Nomalization for example (no r). Relavant, nit for not, bein. I skip those. 
Frankly I'm a worse typist myself.

Page 14 and some later pages made me wonder whether "implementations" 
refers to servers, clients or both. I'd appreciate it if the author would 
look at each instance of the word "implementations" in the document and 
qualify it where necessary.

Page 14 contains the first of the elephant sentences that I think I 
understand, but wow! "While RFC7630 has gone so far" etc. I think the 
document is useful, but some of those long sentences... I'd be happier with 
that entire paragraph just rewritten. The last sentence is okay.

The last sentence on the page seems as if it would be happer if split in 
two. Replacing "while" with a full stop would make it all easier to read. 
That's not the only sentence in this draft that could be split.

On page 19, the last paragraph says code MUST do this or that, and it's the 
only two possibilities. Eh. I MUST have my cake or eat it, what's the MUST 
in that? If you're going to use MUST, I advise saying that people MUSTY use 
UTF-8 (this is based on my work on other protocols where xn-- also occurs). 
If you don't want to tell people want to do, then please avoid uppercase 

I wrote "4.1" on the top paragraph of page 20, but have no idea why I did 
so. Sorry.

The bottom lines of page 20 contains the words "will need to normalize the 
various UTF-8 encoded strings within the protocol before"... should that be 
within the NFSv4 server/client implementation?

On page 21, I'd prefer to strike ", whether upper case or lower case" and 
perhaps the "can" in the same sentence should be MAY?

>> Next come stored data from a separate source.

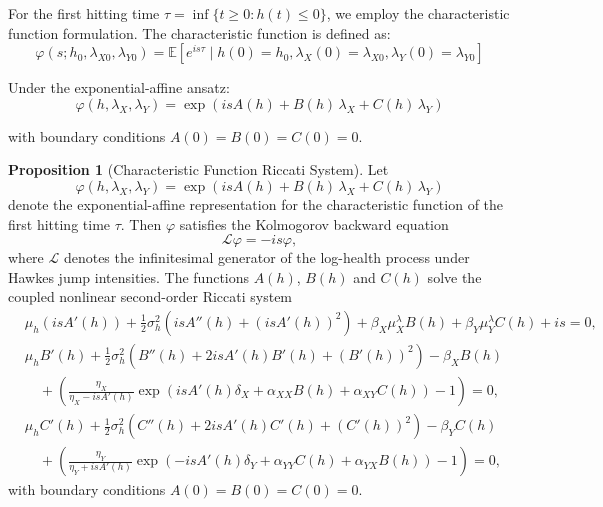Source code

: \documentclass{article}
\theoremstyle{definition}
\newtheorem{proposition}{Proposition}[section]
\begin{document}
For the first hitting time $\tau = \inf\{t \geq 0 : h(t) \leq 0\}$, we employ the characteristic function formulation. The characteristic function is defined as:
\begin{equation}
\varphi(s; h_0, \lambda_{X0}, \lambda_{Y0}) = \mathbb{E}[e^{is\tau} \mid h(0) = h_0, \lambda_X(0) = \lambda_{X0}, \lambda_Y(0) = \lambda_{Y0}]
\end{equation}

Under the exponential-affine ansatz:
\begin{equation}
\varphi(h, \lambda_X, \lambda_Y) = \exp\!\left( i s A(h) + B(h)\,\lambda_X + C(h)\,\lambda_Y \right) \label{eq:cf_ansatz}
\end{equation}

with boundary conditions $A(0) = B(0) = C(0) = 0$.

\begin{proposition}[Characteristic Function Riccati System]
\label{prop:cf_riccati}
Let 
\[
\varphi(h, \lambda_X, \lambda_Y) 
= \exp\!\left( i s A(h) + B(h)\,\lambda_X + C(h)\,\lambda_Y \right)
\]
denote the exponential-affine representation for the characteristic function of the first hitting time $\tau$. Then $\varphi$ satisfies the Kolmogorov backward equation
\[
\mathcal{L}\varphi = -is \varphi,
\]
where $\mathcal{L}$ denotes the infinitesimal generator of the log-health process under Hawkes jump intensities. The functions $A(h)$, $B(h)$ and $C(h)$ solve the coupled nonlinear second-order Riccati system
\[
\begin{aligned}
& \mu_h (is A'(h)) 
+ \frac{1}{2}\sigma_h^2 \left( is A''(h) + (is A'(h))^2 \right)
+ \beta_X \mu_X^\lambda B(h) 
+ \beta_Y \mu_Y^\lambda C(h) 
+ is = 0, \\[1.2ex]
& \mu_h B'(h) 
+ \frac{1}{2}\sigma_h^2 \left( B''(h) + 2 is A'(h) B'(h) + (B'(h))^2 \right)
- \beta_X B(h) \\
&\quad + \left( \frac{\eta_X}{\eta_X - is A'(h)} 
\exp\!\left( is A'(h)\delta_X + \alpha_{XX} B(h) + \alpha_{XY} C(h) \right) - 1 \right) 
= 0, \\[1.2ex]
& \mu_h C'(h) 
+ \frac{1}{2}\sigma_h^2 \left( C''(h) + 2 is A'(h) C'(h) + (C'(h))^2 \right)
- \beta_Y C(h) \\
&\quad + \left( \frac{\eta_Y}{\eta_Y + is A'(h)} 
\exp\!\left( -is A'(h)\delta_Y + \alpha_{YY} C(h) + \alpha_{YX} B(h) \right) - 1 \right) 
= 0,
\end{aligned}
\]
with boundary conditions $A(0) = B(0) = C(0) = 0$.
\end{proposition}
\end{document}
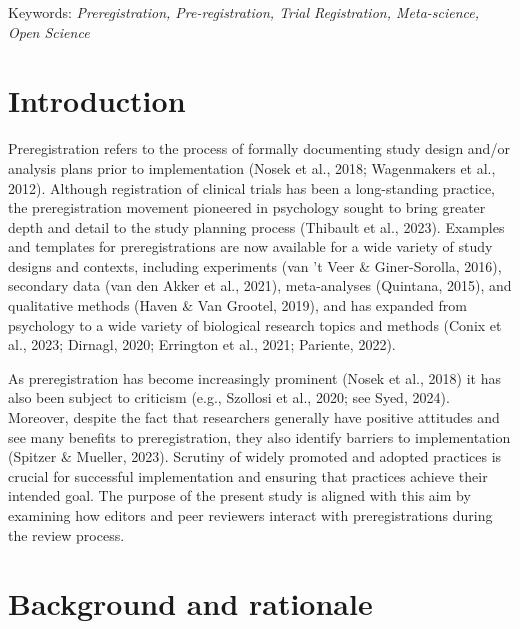 \documentclass[authordate, empirical]{jote-new-article}
\begin{document}
	Keywords: \emph{Preregistration, Pre-registration, Trial Registration, Meta-science, Open Science}







	\section{\textbf{Introduction}}



	Preregistration refers to the process of formally documenting study design and/or analysis plans prior to implementation (Nosek et al., 2018; Wagenmakers et al., 2012). Although registration of clinical trials has been a long-standing practice, the preregistration movement pioneered in psychology sought to bring greater depth and detail to the study planning process (Thibault et al., 2023). Examples and templates for preregistrations are now available for a wide variety of study designs and contexts, including experiments (van 't Veer \& Giner-Sorolla, 2016), secondary data (van den Akker et al., 2021), meta-analyses (Quintana, 2015), and qualitative methods (Haven \& Van Grootel, 2019), and has expanded from psychology to a wide variety of biological research topics and methods (Conix et al., 2023; Dirnagl, 2020; Errington et al., 2021; Pariente, 2022).



	As preregistration has become increasingly prominent (Nosek et al., 2018) it has also been subject to criticism (e.g., Szollosi et al., 2020; see Syed, 2024). Moreover, despite the fact that researchers generally have positive attitudes and see many benefits to preregistration, they also identify barriers to implementation (Spitzer \& Mueller, 2023). Scrutiny of widely promoted and adopted practices is crucial for successful implementation and ensuring that practices achieve their intended goal. The purpose of the present study is aligned with this aim by examining how editors and peer reviewers interact with preregistrations during the review process.



	\section{\textbf{Background and rationale}}
\end{document}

I think there's been a mistake while typing the sentence containing "give 
rise" on page 23. Give rise to what? The next sentence explains the 
problem, maybe the first sentence would more informative if it were 

Page 24, second paragraph, says something is not allowed. By what?

Page 24, the last sentence, I can't read it. The two occurences of "as" may 
be the thing that makes the sentence too hard for me.

Page 32, the top paragraph may need rewriting. Not sure. I see an orphaned 
clause at the end of the paragraph and am not sure what was intended.

The second paragraph uses the word MUST about an example, and the example 
is dominant but it's hardly a MUST. Please fix.

Page 35, top paragraph, the elephant sentence containing "as is the 
question" is unclear to me. I don't get what the question is.

Page 40, top paragraph, what is an "reserved LDH label"?

Page 40, I suggest replacing "changes of case SHOULD NOT be done and MUST 
NOT be done for strings that contain multi-bute Unicode characters" with 
"changes of case SHOULD NOT be done at all and MUST not be done for strings 
that contain Unicode codebpoints outside the ASCII range".

Page 44, top paragraph, I'm curious. Why the limitation to 16 bits?

Page 56, third reason. I had to think about that, so perhaps this warrants 
an example, e.g. a letter, a combining accent above and a combining accent 

Page 62, top paragraph, rewrite needed, particularly the last sentence, 
which I completely failed to understand.

I also made a note on that page saying, basically, awesome. Someone who 
knows a lot of the dustier corners of unicode has thought hard about how to 
provide fast, well-working, interoperable comparison. There are tyypos in 
three of the paragraphs, but also considerable knowledge.

Page 63 has more typos, I think "immediate following" should be 
"immediately follow"? 64 has another inscrutable passage, surrounding 
"arbitrarily id designated".

The last sentence in the draft lacks a full stop, perhaps the author wants 
to surprise the readers with some unexpected brevity?